| Seçilmiş alıntı |
Nisâ Sûresi 132. Ayet

وَلِلّٰهِ مَا فِي السَّمٰوَاتِ وَمَا فِي الْاَرْضِۜ وَكَفٰى بِاللّٰهِ وَك۪يلاً  ...

Göklerdeki her şey, yerdeki her şey Allah’ındır. Vekil olarak Allah yeter.
 
Sıra Kelime Anlamı Kökü
1 وَلِلَّهِ Allah’ındır
2 مَا olanlar
3 فِي
4 السَّمَاوَاتِ göklerde س م و
5 وَمَا ve olanlar
6 فِي
7 الْأَرْضِ yerde ا ر ض
8 وَكَفَىٰ ve yeter ك ف ي
9 بِاللَّهِ Allah
10 وَكِيلًا vekil olarak و ك ل
 

Çünkü "göklerde ve yerde ne varsa Allah'ındır." Demek olur ki ayrılık, iki tarafın rızasıyla olmaz. Birinin diğerinde gözü bulunursa bu iğna (muhtaç etmeme) vaad edilmiş değildir. Kadın ayrılmak istemez, geçinmek arzu ederse, erkeğin onu boşaması günahtır. Aynı şekilde erkek bırakmak istemez, geçinmek arzu ederse, ayrılmaya zorlamak veya zor kullanmakla ayırmak da günahtır. O zaman bir taraf zalim durumunda kalır ki, bundan son derece sakınmak gerekir.

| Çıkarılan bilgiler |
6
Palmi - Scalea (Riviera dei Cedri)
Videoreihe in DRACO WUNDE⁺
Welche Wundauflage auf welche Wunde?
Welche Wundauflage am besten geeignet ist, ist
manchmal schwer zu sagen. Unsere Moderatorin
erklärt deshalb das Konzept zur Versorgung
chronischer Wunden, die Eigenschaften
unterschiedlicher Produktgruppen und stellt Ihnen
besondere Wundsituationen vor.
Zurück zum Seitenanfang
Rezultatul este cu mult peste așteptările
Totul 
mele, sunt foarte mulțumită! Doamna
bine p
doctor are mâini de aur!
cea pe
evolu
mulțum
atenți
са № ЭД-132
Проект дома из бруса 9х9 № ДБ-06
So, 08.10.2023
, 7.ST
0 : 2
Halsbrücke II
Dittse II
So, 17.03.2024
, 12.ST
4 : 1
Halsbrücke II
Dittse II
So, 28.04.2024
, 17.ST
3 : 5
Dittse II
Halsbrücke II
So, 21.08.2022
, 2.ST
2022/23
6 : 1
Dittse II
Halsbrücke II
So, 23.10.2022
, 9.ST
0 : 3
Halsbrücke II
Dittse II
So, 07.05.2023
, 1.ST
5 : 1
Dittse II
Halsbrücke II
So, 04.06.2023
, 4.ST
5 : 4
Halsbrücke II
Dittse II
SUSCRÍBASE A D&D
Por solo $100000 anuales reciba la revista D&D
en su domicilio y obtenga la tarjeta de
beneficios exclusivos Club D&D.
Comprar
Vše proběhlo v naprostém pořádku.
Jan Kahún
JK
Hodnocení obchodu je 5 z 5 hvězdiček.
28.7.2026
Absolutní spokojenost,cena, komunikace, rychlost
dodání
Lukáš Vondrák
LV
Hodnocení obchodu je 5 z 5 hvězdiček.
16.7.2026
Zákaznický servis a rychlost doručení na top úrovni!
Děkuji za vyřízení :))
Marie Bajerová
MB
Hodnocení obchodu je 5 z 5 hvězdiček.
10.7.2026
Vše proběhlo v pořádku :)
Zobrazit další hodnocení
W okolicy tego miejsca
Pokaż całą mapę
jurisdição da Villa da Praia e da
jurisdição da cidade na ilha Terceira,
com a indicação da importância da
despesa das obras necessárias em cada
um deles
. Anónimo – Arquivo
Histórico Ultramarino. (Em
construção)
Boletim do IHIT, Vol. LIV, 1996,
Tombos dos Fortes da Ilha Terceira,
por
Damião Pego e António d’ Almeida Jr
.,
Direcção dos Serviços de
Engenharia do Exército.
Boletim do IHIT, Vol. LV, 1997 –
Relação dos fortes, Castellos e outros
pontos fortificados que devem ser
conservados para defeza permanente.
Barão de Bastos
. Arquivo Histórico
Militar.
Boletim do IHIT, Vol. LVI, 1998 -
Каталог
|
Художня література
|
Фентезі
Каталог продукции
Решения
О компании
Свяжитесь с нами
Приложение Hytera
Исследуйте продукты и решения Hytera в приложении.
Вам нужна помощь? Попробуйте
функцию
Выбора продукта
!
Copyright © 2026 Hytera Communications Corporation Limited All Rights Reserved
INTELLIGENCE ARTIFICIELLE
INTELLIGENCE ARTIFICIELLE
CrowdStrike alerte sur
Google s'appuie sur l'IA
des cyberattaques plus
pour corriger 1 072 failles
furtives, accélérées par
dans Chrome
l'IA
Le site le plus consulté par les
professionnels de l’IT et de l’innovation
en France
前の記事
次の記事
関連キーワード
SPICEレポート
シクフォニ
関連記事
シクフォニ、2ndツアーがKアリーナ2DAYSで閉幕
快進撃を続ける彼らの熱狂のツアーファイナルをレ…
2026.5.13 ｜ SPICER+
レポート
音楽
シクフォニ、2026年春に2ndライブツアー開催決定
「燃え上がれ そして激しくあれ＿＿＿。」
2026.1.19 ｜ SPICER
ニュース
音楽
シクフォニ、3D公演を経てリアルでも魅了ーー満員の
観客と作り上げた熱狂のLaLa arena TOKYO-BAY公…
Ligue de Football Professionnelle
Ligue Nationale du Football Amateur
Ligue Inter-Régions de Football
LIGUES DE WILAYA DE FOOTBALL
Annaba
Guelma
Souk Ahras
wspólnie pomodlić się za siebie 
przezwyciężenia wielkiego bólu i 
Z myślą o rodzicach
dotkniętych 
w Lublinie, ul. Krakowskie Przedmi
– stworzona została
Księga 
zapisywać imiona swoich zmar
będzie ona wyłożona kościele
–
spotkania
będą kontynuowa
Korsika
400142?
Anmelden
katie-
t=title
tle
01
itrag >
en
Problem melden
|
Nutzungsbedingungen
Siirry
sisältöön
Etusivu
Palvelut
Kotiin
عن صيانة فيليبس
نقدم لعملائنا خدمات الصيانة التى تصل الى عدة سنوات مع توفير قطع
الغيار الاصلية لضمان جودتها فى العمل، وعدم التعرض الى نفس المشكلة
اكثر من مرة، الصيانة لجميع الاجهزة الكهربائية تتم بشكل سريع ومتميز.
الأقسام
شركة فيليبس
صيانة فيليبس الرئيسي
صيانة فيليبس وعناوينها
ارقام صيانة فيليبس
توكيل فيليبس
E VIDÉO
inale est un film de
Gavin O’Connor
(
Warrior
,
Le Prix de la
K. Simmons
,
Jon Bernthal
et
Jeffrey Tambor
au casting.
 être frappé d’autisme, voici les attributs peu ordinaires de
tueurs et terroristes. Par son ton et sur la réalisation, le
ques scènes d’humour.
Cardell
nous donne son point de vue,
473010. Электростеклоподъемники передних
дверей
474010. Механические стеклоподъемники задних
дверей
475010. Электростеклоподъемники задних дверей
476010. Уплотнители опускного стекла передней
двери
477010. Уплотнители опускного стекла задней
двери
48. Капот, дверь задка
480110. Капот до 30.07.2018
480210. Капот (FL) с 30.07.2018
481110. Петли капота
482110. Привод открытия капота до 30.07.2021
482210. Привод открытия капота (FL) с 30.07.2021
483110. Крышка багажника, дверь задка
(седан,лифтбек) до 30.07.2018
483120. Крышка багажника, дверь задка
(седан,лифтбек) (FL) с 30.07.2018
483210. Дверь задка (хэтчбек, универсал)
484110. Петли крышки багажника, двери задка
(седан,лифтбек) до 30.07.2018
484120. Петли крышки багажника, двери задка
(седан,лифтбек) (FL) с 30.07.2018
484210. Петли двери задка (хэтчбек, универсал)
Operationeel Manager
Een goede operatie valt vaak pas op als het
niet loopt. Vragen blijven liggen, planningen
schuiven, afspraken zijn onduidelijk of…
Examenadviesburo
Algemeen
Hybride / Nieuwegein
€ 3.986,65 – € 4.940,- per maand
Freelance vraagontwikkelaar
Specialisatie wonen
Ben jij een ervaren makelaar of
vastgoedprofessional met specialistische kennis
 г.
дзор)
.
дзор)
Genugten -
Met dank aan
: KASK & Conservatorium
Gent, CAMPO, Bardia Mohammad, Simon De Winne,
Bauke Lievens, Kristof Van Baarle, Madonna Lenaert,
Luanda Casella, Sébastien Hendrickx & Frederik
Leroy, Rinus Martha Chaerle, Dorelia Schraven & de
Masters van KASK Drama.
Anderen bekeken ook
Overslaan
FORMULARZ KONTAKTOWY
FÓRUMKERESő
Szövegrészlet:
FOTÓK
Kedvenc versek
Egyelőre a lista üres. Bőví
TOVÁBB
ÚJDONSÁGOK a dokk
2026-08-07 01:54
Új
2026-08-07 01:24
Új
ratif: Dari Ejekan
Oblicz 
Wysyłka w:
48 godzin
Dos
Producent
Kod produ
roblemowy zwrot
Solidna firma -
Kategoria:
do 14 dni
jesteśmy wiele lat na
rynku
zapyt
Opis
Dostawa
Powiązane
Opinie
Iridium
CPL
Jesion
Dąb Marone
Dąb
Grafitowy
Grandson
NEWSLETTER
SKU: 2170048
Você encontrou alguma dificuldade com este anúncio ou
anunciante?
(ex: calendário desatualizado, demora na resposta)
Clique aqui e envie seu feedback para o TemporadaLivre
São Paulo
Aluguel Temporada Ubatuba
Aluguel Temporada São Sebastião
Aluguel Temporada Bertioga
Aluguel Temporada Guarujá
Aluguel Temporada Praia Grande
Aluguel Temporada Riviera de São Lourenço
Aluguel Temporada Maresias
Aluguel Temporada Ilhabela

| Verilen görev 1 |
Nisâ Sûresi 132. ayet metnindeki açıklamaya göre kadın ayrılmak istemez ve geçinmek arzu ederse, erkeğin onu boşaması nedir?
| Verilen görev 2 |
Nisâ Sûresi 132. ayet metnini son cümlesinden sonra devam ettirerek sürdürün.

| Alıştırma cevabı 1 |
Erkeğin onu boşaması günahtır.

| Alıştırma cevabı 2 |
 Ey müslümanlar, yemin olsun ki, hem sizden önce kendilerine kitap verilmiş olanlara ve hem size Allah'tan gereğince sakınınız, azabından korkunuz diye tavsiye ettik ve eğer inkâr edecek olursanız biliniz ki, göklerde ve yerde her ne varsa hepsi Allah'ındır. Ve Allah her şeyden zengin ve sizin ibadetinize muhtaç değildir, o kendi zatında hamîd (övgüye layık)dir. Siz gerek hamdediniz, gerek etmeyiniz, o hadd-i zatında mahmud (hamdedilen) ve hamde layık olandır. Ne yaratılmışların küfür ve günahlarıyla zarar eden, ne de şükür ve itaatleriyle menfaat görendir. Ve hamîd (övgüye layık) olduğundan dolayı sırf rahmetiyle menfaatlerinizi temin ve sizi zarardan korumak için Allah'tan gereğince korkmayı ve inkâr ve küfürden sakınmayı emreder diye tavsiye ettik.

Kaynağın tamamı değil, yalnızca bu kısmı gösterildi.